The Future of Estate Planning – As Laws Change, Focus Shifts to Income Tax, State Taxes

Estate Planner Jan-Feb 2006

The future of the estate tax may be uncertain, but one thing is clear: Rumors
of the death of estate planning are greatly exaggerated. Permanent repeal of the
federal estate tax seems unlikely, but many experts expect legislators to push for even higher estate tax exemptions, reducing the number of Americans subject to the tax.

Whether Congress kills the estate tax or increases the exemption, the need for estate planning will live on. But its focus will shift from federal estate taxes to other issues, such as federal income taxes and state death taxes.

Income tax planning

For many years, when estate tax rates were high and exemptions relatively low, estate planning revolved around avoiding the federal estate tax. But that’s beginning to change. The Economic Growth and Tax Relief Reconciliation Act of 2001 (EGTRRA) lowered estate tax rates and boosted the estate tax exemption from $1 million to $1.5 million for 2004 and 2005, to $2 million in 2006, and to $3.5 million in 2009.
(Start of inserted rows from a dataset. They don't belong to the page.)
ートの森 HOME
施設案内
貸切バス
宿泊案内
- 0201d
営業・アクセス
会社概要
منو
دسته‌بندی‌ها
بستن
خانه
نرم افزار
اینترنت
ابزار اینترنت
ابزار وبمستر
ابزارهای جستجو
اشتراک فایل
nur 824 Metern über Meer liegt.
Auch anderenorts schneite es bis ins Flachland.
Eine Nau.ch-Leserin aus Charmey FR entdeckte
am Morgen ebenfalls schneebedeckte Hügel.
As the estate tax becomes less of a factor, income tax issues take on added importance, turning traditional estate planning techniques on their head. Traditionally, taxpayers strive to minimize the value of their taxable estates to reduce or eliminate estate taxes. But taxpayers who are well within the estate tax exemption may benefit by increasing the value of their estates. Why? Because assets transferred at death receive a stepped-up basis in the hands of their heirs, minimizing the effects of income taxes. Here’s an example:

Jean owns a 35% interest in a business worth $4.7 million. Her daughter and sole heir, Julie, owns the other 65%. Jean’s remaining assets consist of $115,000 in cash and marketable securities. Assuming a 25% minority interest valuation discount, Jean’s interest in the business is worth $1,233,750. If Jean dies in 2006, when the federal estate tax exemption is $2 million, there’s no estate tax liability. Julie inherits Jean’s interest in the business with a stepped-up basis equal to its fair market value, or $1,233,750.
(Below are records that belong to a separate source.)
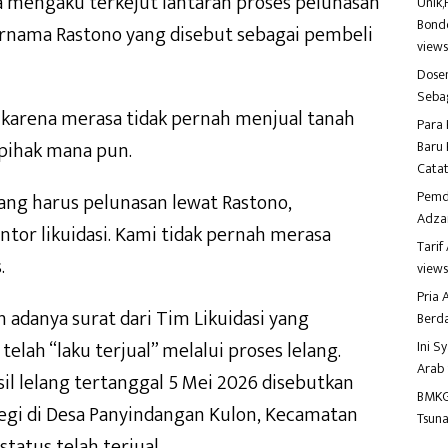
 mengaku terkejut lantaran proses pelunasan
Unik,
Bondo
ernama Rastono yang disebut sebagai pembeli
view
Dosen
Seba
karena merasa tidak pernah menjual tanah
Para 
 pihak mana pun.
Baru 
Catat
Pemd
mang harus pelunasan lewat Rastono,
Adza
ntor likuidasi. Kami tidak pernah merasa
Tari
.
view
Pria
 adanya surat dari Tim Likuidasi yang
Berd
lah “laku terjual” melalui proses lelang.
Ini S
Arab
il lelang tertanggal 5 Mei 2026 disebutkan
BMKG
egi di Desa Panyindangan Kulon, Kecamatan
Tsuna
tatus telah terjual.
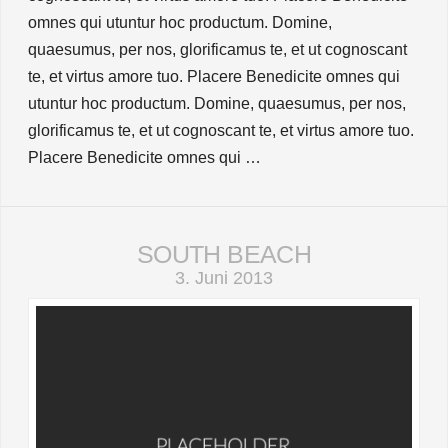
omnes qui utuntur hoc productum. Domine,
quaesumus, per nos, glorificamus te, et ut cognoscant
te, et virtus amore tuo. Placere Benedicite omnes qui
utuntur hoc productum. Domine, quaesumus, per nos,
glorificamus te, et ut cognoscant te, et virtus amore tuo.
Placere Benedicite omnes qui …
SOUTH BEACH
3. Juni 2013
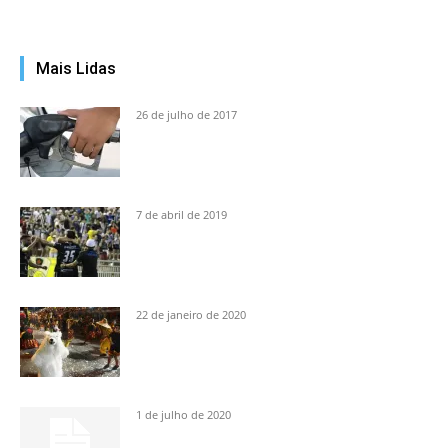
Mais Lidas
26 de julho de 2017
7 de abril de 2019
22 de janeiro de 2020
1 de julho de 2020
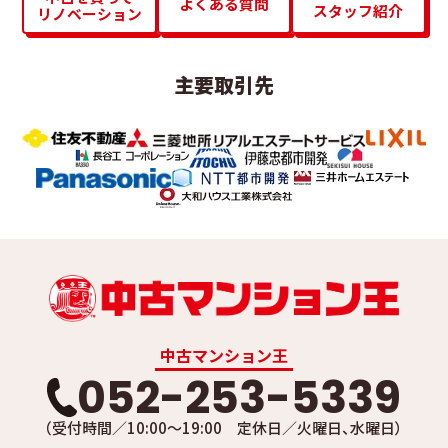
よくある質問
スタッフ紹介
リノベーション
主要取引先
中古マンション王
052-253-5339
（受付時間／10:00～19:00 定休日／火曜日、水曜日）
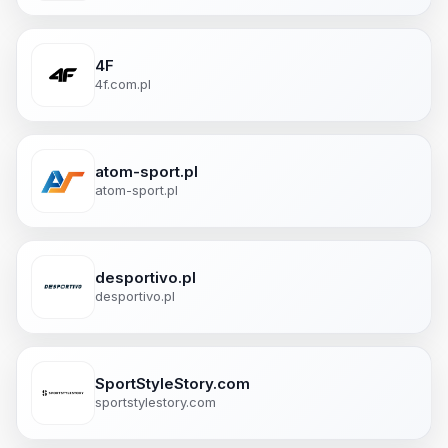
4F
4f.com.pl
atom-sport.pl
atom-sport.pl
desportivo.pl
desportivo.pl
SportStyleStory.com
sportstylestory.com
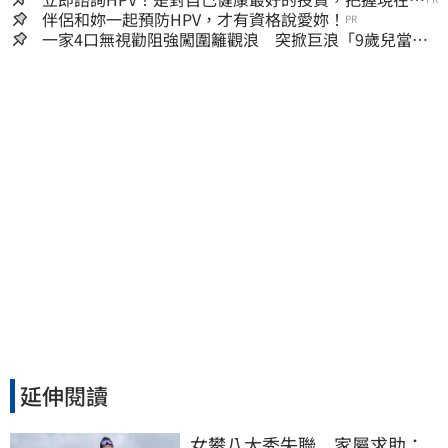
嫌晚！
伴侶和妳一起預防HPV，才有資格說愛妳！
PR
一家4口無視勸阻強闖圍籬觀浪 突掀巨浪「9歲兒當場
遭捲入海」
延伸閱讀
女攀八大秀失聯　家屬求助：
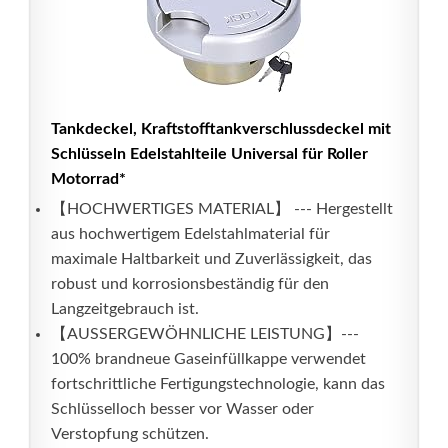
Tankdeckel, Kraftstofftankverschlussdeckel mit
Schlüsseln Edelstahlteile Universal für Roller
Motorrad*
【HOCHWERTIGES MATERIAL】 --- Hergestellt
aus hochwertigem Edelstahlmaterial für
maximale Haltbarkeit und Zuverlässigkeit, das
robust und korrosionsbeständig für den
Langzeitgebrauch ist.
【AUSSERGEWÖHNLICHE LEISTUNG】---
100% brandneue Gaseinfüllkappe verwendet
fortschrittliche Fertigungstechnologie, kann das
Schlüsselloch besser vor Wasser oder
Verstopfung schützen.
Suppose, instead, that Jean purchases a 20% minority interest in the business from Julie in exchange for a $705,000 promissory note, increasing her stake to a 55% controlling interest worth $2,585,000. When this amount is combined with Jean’s remaining assets and the $705,000 liability is subtracted, her estate is valued at $1,995,000, still within the federal estate tax exemption.
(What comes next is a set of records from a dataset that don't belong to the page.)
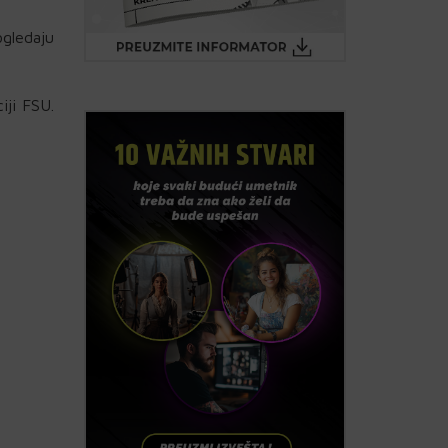
gledaju
iji FSU.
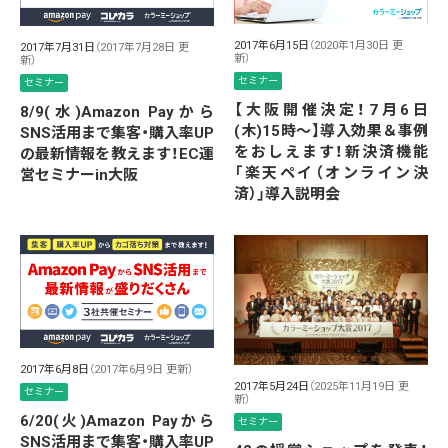
2017年6月15日
（2020年1月30日 更
2017年7月31日
（2017年7月28日 更
新）
新）
セミナー
セミナー
【大阪開催決定！7月6日
8/9(水)Amazon Payから
(木)15時〜】導入効果＆事例
SNS活用まで集客・購入率UP
をおしえます！新決済機能
の最新情報を教えます！EC運
「楽天ペイ（オンライン決
営セミナーin大阪
済）」導入説明会
2017年6月8日
（2017年6月9日 更新）
2017年5月24日
（2025年11月19日 更
セミナー
新）
6/20(火)Amazon Payから
セミナー
SNS活用まで集客・購入率UP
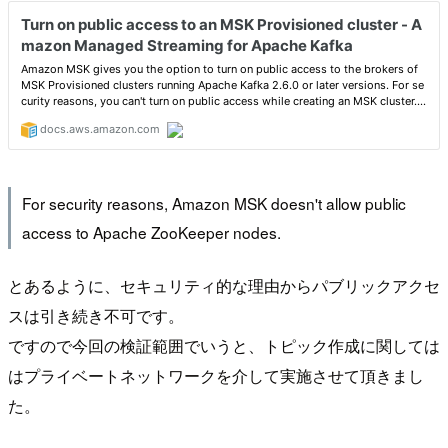
For security reasons, Amazon MSK doesn't allow public
access to Apache ZooKeeper nodes.
とあるように、セキュリティ的な理由からパブリックアクセ
スは引き続き不可です。
ですので今回の検証範囲でいうと、トピック作成に関しては
はプライベートネットワークを介して実施させて頂きまし
た。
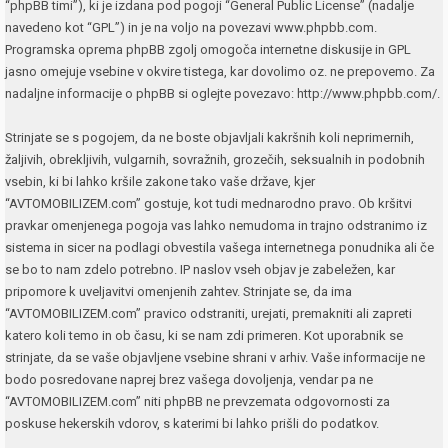
“phpBB timi”), ki je izdana pod pogoji “
General Public License
” (nadalje
navedeno kot “GPL”) in je na voljo na povezavi
www.phpbb.com
.
Programska oprema phpBB zgolj omogoča internetne diskusije in GPL
jasno omejuje vsebine v okvire tistega, kar dovolimo oz. ne prepovemo. Za
nadaljne informacije o phpBB si oglejte povezavo:
http://www.phpbb.com/
.
Strinjate se s pogojem, da ne boste objavljali kakršnih koli neprimernih,
žaljivih, obrekljivih, vulgarnih, sovražnih, grozečih, seksualnih in podobnih
vsebin, ki bi lahko kršile zakone tako vaše države, kjer
“AVTOMOBILIZEM.com” gostuje, kot tudi mednarodno pravo. Ob kršitvi
pravkar omenjenega pogoja vas lahko nemudoma in trajno odstranimo iz
sistema in sicer na podlagi obvestila vašega internetnega ponudnika ali če
se bo to nam zdelo potrebno. IP naslov vseh objav je zabeležen, kar
pripomore k uveljavitvi omenjenih zahtev. Strinjate se, da ima
“AVTOMOBILIZEM.com” pravico odstraniti, urejati, premakniti ali zapreti
katero koli temo in ob času, ki se nam zdi primeren. Kot uporabnik se
strinjate, da se vaše objavljene vsebine shrani v arhiv. Vaše informacije ne
bodo posredovane naprej brez vašega dovoljenja, vendar pa ne
“AVTOMOBILIZEM.com” niti phpBB ne prevzemata odgovornosti za
poskuse hekerskih vdorov, s katerimi bi lahko prišli do podatkov.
But under this scenario, Julie’s basis is stepped up to $2,585,000. If Julie were to sell the business for $4.7 million, the increased basis would save her more than $270,000 in capital gains taxes, assuming a 20% capital gains tax. Bear in mind that this strategy might cause an increase in state death taxes if Jean lived in a state that has decoupled its estate tax from the federal estate tax.

State estate tax planning

In addition to lowering rates and increasing exemptions, EGTRRA also eliminated the state estate tax credit and replaced it with a federal estate tax deduction for state taxes paid. Before EGTRRA, estates received a dollar-for-dollar credit for estate or inheritance taxes they paid to a state.

Rather than create separate tax systems, most states simply imposed death taxes in an amount equal to the federal credit. These were called “pick-up” taxes because the state would pick up the amount allocated as a credit under federal law. Of the states without a pick-up tax, most had death taxes that were coupled in some way with the federal estate tax and exemption scheme.

But by increasing the estate tax exemption and repealing the state death tax credit, EGTRRA reduced or eliminated the tax revenues collected by a state with the pick-up tax. To make up for these lost revenues, many states have decoupled from the federal tax and established their own estate or inheritance taxes.

This phenomenon affects estate planning in two ways: First, depending on your state’s laws, you may be subject to state death taxes even if you’re exempt from the federal estate tax. And second, the lack of uniformity among state death taxes complicates your estate plan, especially if you own property in more than one state or relocate to another state.

Weighing potential tax consequences

Income tax and state death tax issues aren’t new, but until recently these taxes were generally eclipsed by the federal estate tax. If the estate tax is repealed, estate planning will shift its focus to minimizing income taxes and state death taxes. Or, if Congress retains the estate tax but increases the exemption, estate planning will get more complicated as taxpayers attempt to strike a balance between estate tax and income tax concerns.

To evaluate estate planning strategies, weigh the potential estate, income and state tax consequences, and choose the option that provides the greatest benefits to you and your family.